## Exercise instructions
a. Answer these questions from the account of the road trip and its aftermath:
(i) About how old was the narrator at the time of the road trip?
(ii) What did the narrator's father throw at the narrator's head?
(iii) What was in front of the good pastor during the lunch?
b. List the things going on at home that, according to the account, the narrator did not bother trying to tell the good pastor about.
c. Resume the account of the road trip and its aftermath, starting after its final sentence.

## Text provided
((
By / Mar 6

It happened during a road trip to church summer camp. I was about 16 years old, and we stopped for the night at the home of a pastor who had a beautiful house in the country. After a lazy afternoon playing in the swimming pool and eating burgers on the patio, everyone went to bed. I was too excited to sleep and got up for a glass of water. On my way to the kitchen, there he was, reading on the couch.

“Oh Jennifer,” he said. “I’m glad you’re here. I’ve been wanting to talk to you.”

In my mind I thought, “Oh good, a pastor. Perhaps I can tell him about my abusive dad. Perhaps he’ll understand and protect me. Perhaps I can even stay here.”

Those hopes were quickly dashed.

“When you were in the pool,” he said, “I noticed you acting very sexually. Boys your age are just starting to understand body language. When you tread water in the pool—your breasts protruding under your suit, your figure out there for everyone to see—it catches their attention. You make them think about sex.”

I felt that familiar awkwardness set in; the knowing that something was wrong, the confusion over how to make it stop. The pastor chattered on as if everything was normal. He explained that he’d had this conversation with his own daughters, and it was for my good. When we know our vulnerabilities, he said, we can protect ourselves against them.

“So,” he said, “what would it take to get you to spread your legs for a man?”

I was stunned. For a moment which felt very long, I said nothing, and he stared at me, smiling.

“I don’t feel comfortable with this conversation,” I finally said, and excused myself.

A few weeks later, when I returned home, I told my parents what had happened. “If the pastor won’t protect me from my dad,” I thought, “perhaps my dad will protect me from the pastor.”

Again, my hopes were dashed.

My dad invited the pastor to our home. They had a long talk by themselves. Then I was called to sing a song for the pastor. I played a hymn, and they clapped. It was never spoken of again.

Around this same time, I became friends with a good pastor. He was the kind of teacher you could email theology questions and get brilliant replies. He listened to my teenage problems and made me feel heard. “Perhaps,” I thought, “I should tell him about dad.”

I told him I wanted to discuss college and boys, so he suggested we go to lunch. After placing our orders and making small talk, I said, “My dad has anger issues. Last week, he threw an iron at my head.”

He sat there, stunned, over a bowl of Thai soup, apparently unable to register what I'd said. He knew my dad. They were friends. He said we should pray for my dad's temper.  So, I didn’t even bother trying to tell him what else was going on at home: The domestic violence, sexual abuse, and harassment. As far as I’m aware, he never questioned my dad or contacted authorities.
))
Images with bounding boxes
((
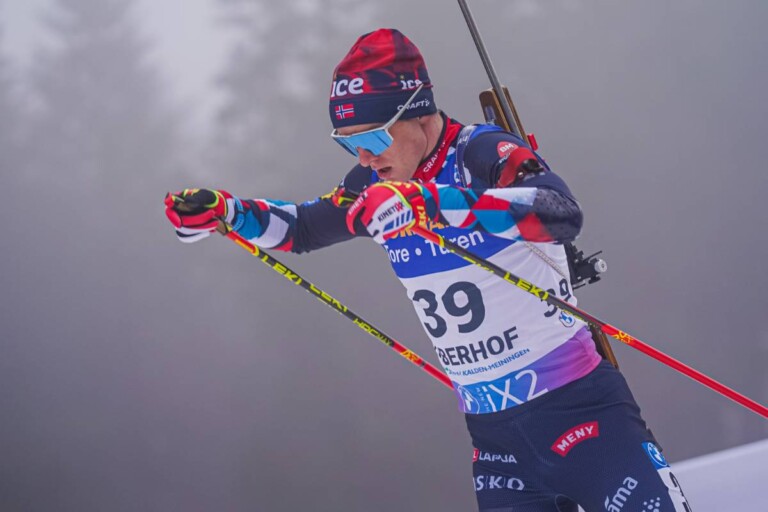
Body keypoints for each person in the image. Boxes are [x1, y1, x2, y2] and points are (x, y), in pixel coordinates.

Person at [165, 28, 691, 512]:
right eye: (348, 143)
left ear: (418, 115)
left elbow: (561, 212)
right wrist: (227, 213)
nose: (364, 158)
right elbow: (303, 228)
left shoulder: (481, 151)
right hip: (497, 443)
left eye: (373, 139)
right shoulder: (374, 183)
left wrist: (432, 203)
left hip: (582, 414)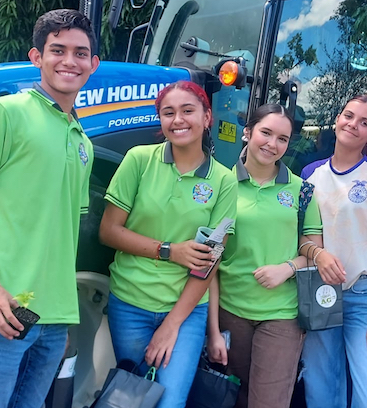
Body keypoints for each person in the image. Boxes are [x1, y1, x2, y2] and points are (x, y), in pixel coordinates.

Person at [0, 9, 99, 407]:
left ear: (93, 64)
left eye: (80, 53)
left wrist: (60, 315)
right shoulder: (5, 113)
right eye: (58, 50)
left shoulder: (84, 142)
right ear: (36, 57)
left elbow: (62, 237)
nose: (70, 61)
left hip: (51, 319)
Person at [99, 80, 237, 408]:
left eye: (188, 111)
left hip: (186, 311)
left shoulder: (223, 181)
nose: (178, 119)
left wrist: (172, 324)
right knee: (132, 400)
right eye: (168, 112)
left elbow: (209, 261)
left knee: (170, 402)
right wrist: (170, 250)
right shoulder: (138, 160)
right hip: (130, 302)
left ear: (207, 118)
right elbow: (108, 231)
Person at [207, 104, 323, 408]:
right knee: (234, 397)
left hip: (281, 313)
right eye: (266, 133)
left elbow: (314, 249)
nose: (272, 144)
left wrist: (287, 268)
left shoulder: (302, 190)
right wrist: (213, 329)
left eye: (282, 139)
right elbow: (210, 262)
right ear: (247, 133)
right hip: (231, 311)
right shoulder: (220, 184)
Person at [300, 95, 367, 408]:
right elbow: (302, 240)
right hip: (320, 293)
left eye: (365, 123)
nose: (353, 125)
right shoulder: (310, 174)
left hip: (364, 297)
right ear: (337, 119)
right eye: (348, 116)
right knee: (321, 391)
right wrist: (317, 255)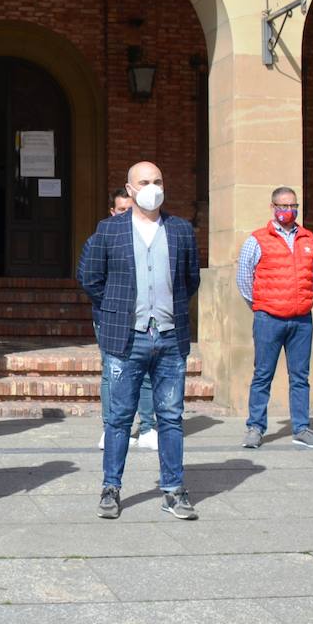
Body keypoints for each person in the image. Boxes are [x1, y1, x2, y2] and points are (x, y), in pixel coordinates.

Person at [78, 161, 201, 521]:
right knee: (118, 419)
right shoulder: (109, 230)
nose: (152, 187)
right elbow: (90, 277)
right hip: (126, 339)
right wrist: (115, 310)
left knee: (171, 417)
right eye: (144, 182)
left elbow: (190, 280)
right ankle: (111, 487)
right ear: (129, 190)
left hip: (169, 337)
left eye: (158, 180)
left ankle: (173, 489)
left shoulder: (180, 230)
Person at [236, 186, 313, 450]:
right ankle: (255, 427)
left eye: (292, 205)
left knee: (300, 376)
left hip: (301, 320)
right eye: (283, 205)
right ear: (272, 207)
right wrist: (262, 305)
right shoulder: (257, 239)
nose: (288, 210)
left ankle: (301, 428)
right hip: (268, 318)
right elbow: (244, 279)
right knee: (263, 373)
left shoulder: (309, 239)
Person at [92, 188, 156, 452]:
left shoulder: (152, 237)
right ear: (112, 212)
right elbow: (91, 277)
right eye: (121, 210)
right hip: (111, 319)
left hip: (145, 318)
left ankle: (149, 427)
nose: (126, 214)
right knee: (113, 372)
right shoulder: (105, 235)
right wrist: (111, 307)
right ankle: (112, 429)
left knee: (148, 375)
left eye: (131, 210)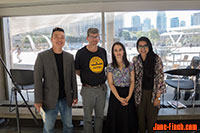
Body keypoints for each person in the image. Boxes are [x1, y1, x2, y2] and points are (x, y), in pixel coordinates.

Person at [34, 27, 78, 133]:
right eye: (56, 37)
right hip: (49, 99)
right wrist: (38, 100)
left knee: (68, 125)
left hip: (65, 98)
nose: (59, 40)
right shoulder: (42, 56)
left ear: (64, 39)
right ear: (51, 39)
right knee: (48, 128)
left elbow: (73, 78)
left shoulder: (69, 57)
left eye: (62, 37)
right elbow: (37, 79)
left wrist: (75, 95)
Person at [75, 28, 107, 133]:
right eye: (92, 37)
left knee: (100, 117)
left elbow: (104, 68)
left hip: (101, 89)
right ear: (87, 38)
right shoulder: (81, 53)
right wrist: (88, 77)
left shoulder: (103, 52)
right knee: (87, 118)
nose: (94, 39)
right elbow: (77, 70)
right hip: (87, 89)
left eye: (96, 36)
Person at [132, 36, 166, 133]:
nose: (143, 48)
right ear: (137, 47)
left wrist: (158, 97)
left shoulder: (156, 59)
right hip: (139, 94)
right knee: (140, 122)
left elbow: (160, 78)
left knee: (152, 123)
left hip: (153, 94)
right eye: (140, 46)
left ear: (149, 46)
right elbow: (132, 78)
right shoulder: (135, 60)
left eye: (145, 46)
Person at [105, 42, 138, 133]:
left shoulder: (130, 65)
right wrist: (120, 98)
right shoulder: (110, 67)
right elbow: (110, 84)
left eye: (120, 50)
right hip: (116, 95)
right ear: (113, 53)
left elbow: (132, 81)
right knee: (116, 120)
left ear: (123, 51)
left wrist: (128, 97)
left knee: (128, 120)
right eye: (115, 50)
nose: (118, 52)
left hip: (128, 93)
))
((
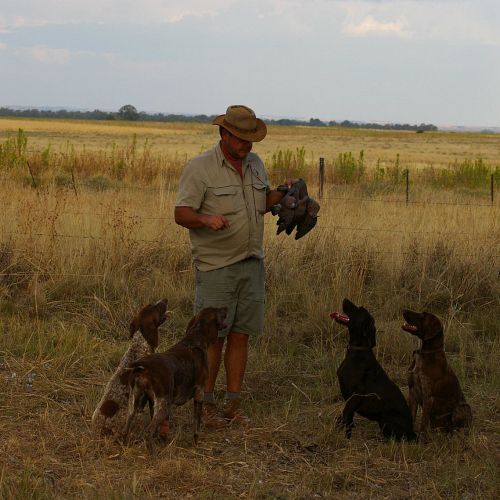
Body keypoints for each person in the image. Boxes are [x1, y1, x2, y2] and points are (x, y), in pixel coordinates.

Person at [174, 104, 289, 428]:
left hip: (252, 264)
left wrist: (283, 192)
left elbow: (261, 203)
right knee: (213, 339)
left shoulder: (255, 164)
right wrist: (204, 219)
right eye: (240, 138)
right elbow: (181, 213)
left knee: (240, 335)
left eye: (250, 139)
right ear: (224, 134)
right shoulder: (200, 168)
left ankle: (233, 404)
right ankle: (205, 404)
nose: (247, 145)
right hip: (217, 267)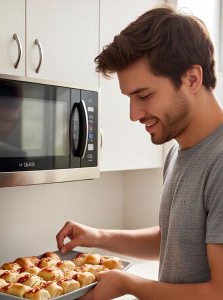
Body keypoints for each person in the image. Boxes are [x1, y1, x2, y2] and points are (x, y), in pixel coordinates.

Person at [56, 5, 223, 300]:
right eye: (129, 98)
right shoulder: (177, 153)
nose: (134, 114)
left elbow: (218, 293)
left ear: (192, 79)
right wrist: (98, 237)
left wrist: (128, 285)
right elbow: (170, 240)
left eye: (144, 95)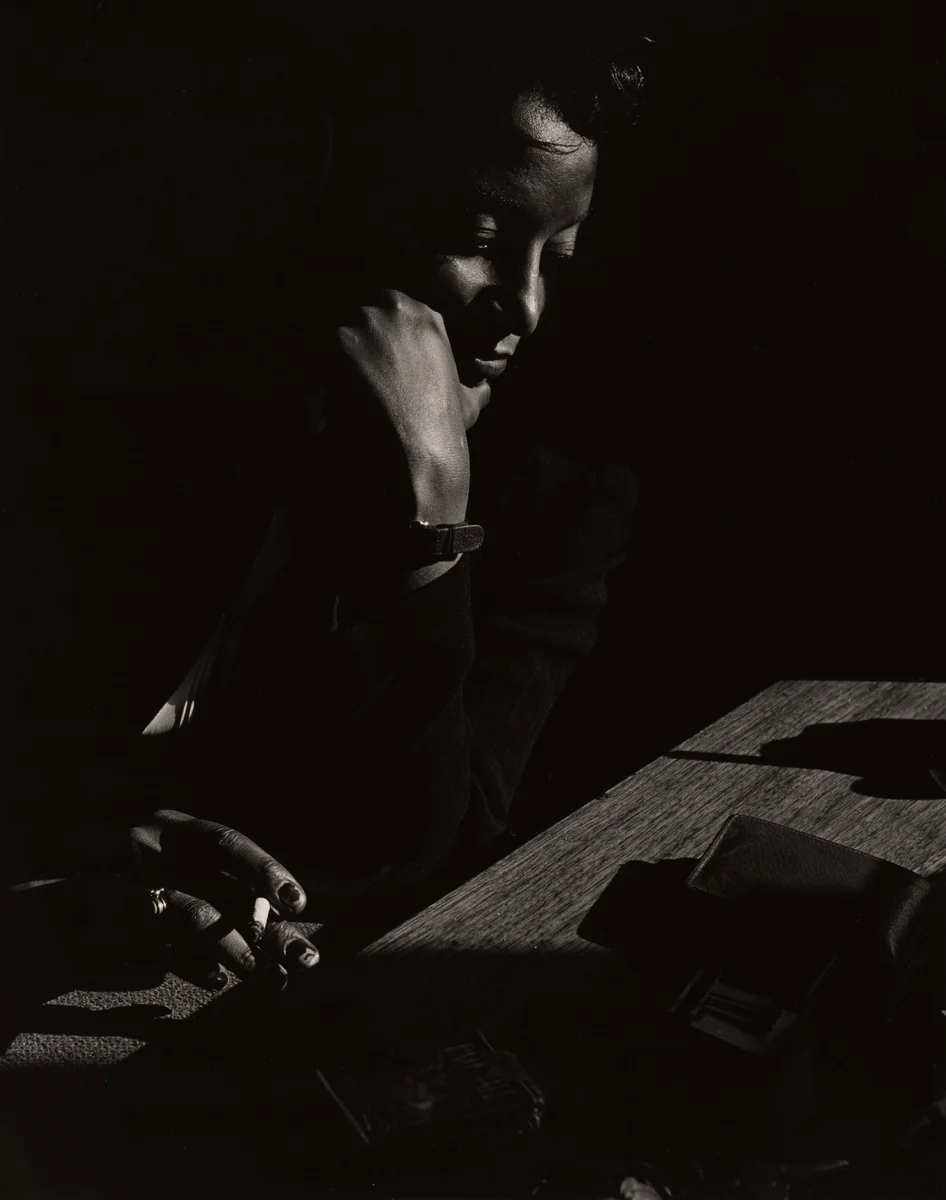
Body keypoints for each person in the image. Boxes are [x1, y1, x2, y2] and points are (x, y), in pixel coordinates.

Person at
))
((
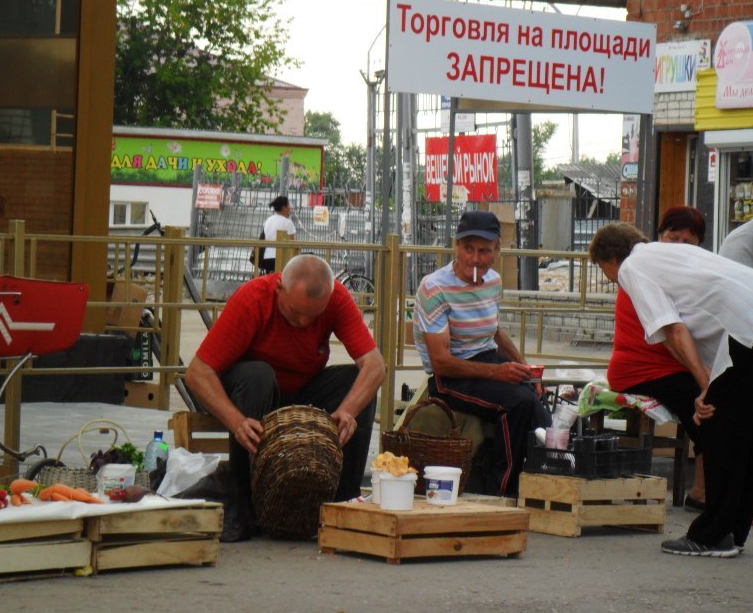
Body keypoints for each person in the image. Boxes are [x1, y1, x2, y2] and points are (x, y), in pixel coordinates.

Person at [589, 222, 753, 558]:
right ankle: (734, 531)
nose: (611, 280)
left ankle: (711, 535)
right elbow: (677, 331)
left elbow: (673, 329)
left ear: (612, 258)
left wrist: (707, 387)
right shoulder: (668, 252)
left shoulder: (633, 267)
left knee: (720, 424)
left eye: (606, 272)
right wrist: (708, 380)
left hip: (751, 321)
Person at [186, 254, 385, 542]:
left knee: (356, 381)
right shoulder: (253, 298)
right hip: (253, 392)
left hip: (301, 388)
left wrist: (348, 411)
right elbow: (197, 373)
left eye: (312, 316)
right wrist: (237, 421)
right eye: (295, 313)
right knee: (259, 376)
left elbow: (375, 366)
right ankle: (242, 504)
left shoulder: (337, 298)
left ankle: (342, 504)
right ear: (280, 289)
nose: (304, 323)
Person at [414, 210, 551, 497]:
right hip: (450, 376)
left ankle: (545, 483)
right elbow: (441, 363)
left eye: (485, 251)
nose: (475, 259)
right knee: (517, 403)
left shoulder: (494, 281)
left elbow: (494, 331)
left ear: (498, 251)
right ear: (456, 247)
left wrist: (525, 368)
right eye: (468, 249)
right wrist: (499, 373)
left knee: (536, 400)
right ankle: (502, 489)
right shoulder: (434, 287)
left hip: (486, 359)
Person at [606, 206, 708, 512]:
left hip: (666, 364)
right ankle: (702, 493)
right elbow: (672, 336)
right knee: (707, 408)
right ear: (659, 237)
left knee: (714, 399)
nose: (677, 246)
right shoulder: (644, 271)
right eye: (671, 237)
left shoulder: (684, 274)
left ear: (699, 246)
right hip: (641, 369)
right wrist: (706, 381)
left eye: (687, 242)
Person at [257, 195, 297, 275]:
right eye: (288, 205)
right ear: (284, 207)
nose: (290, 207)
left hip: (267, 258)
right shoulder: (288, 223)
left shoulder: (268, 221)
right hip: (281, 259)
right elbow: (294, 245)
))
## Expected outputs
a.
(i) About 16 years old.
(ii) An iron.
(iii) A bowl of Thai soup.

b.
Domestic violence
Sexual abuse
Harassment

c.
The fallout

Often when I tried to tell people I was being abused, I felt like I was speaking a different language. My family referred to my dad’s violence as “anger issues,” but when I used that phrase to outsiders, they thought I meant something trivial, not something chronic or dangerous. Nobody asked, “What do you mean?” Nobody dug deeper. My family’s coded language protected my dad from exposure.

But more than any pastor, more than any unseeing friend, my dad dealt the most damage to my spiritual state. He taught me that fathers were violent, apathetic, and perverse. He taught me that men were lustful, angry, and domineering. How could I understand what God meant when he called himself my Father? How could I feel comfortable with the fact that God the Son became a man?

A friend of mine who used to be a pastor experienced similar emotional fallout. After being raped by a professor in seminary, he battled alcoholism and depression, never once telling anyone what had been done to him. To this day, he struggles to remain sober, cannot attend college or trust ministers, and has severe anxiety that prevents romantic relationships. He’s stopped attending church, yet clings to threads of faith, knowing Jesus is faithful and able to heal.

As Jesus says in Matthew 18,

If a man owns a hundred sheep, and one wanders away, will he not leave the ninety-nine and go look for the one that wandered off? And when he finds it, truly I tell you, he is happier about that one sheep than about the ninety-nine that did not wander. In the same way your Father in Heaven is not willing that any of his little ones should perish.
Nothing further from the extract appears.